> AIM OF THE EXERCISE:
You are asked to reproduce the listing exactly and to omit its pictures.

> RECORDED INFORMATION:

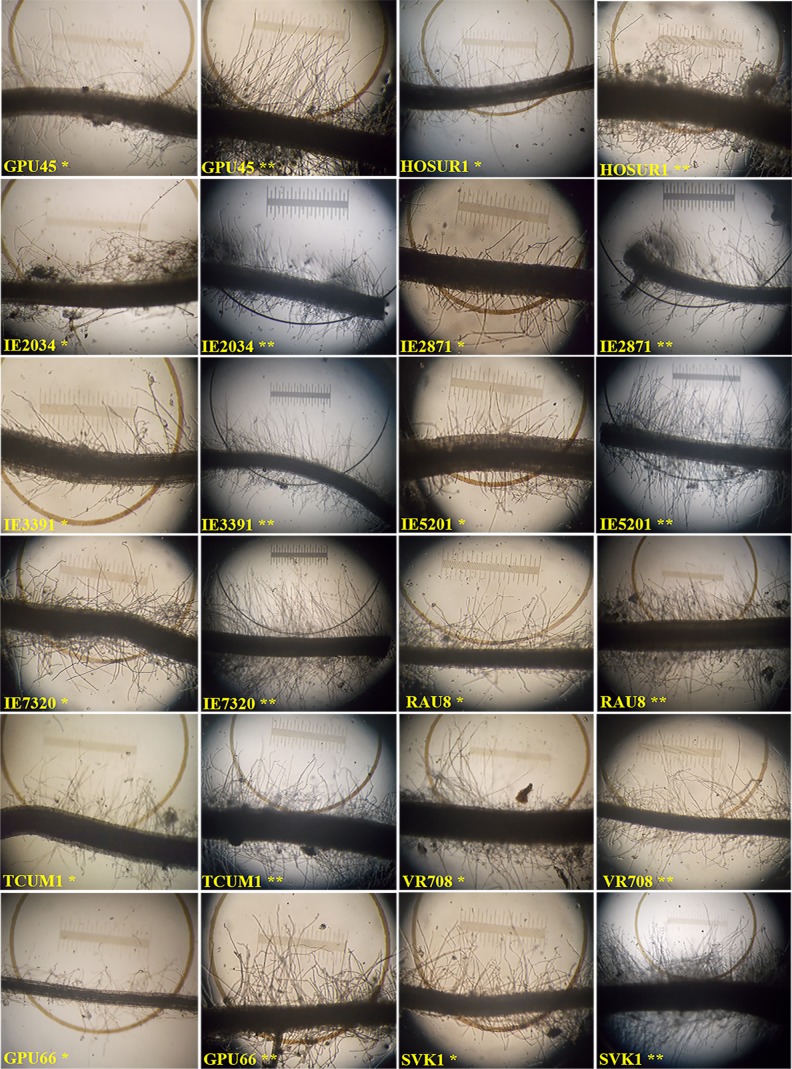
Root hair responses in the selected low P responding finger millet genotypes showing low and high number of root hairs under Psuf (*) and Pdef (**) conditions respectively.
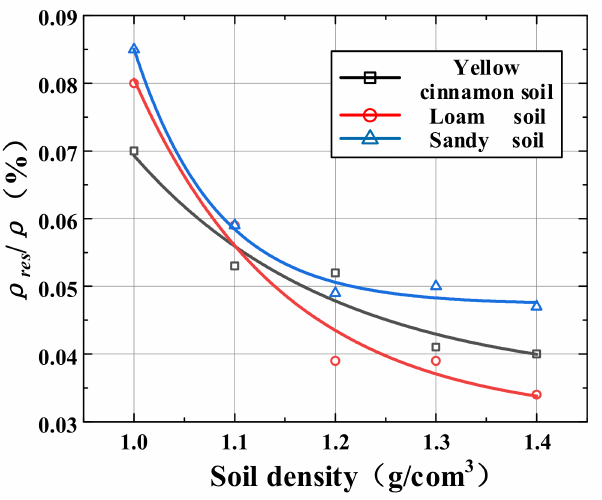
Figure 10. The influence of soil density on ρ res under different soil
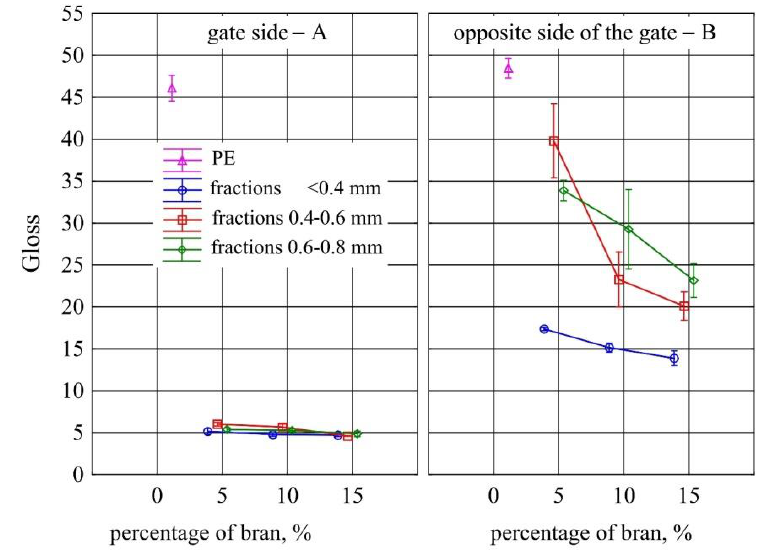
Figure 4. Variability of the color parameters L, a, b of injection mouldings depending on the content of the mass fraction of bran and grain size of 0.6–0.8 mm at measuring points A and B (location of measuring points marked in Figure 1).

> ANSWER SPACE:
Root hair responses in the selected low P responding finger millet genotypes showing low and high number of root hairs under Psuf (*) and Pdef (**) conditions respectively.
Figure 10. The influence of soil density on ρ res under different soil
Figure 4. Variability of the color parameters L, a, b of injection mouldings depending on the content of the mass fraction of bran and grain size of 0.6–0.8 mm at measuring points A and B (location of measuring points marked in Figure 1).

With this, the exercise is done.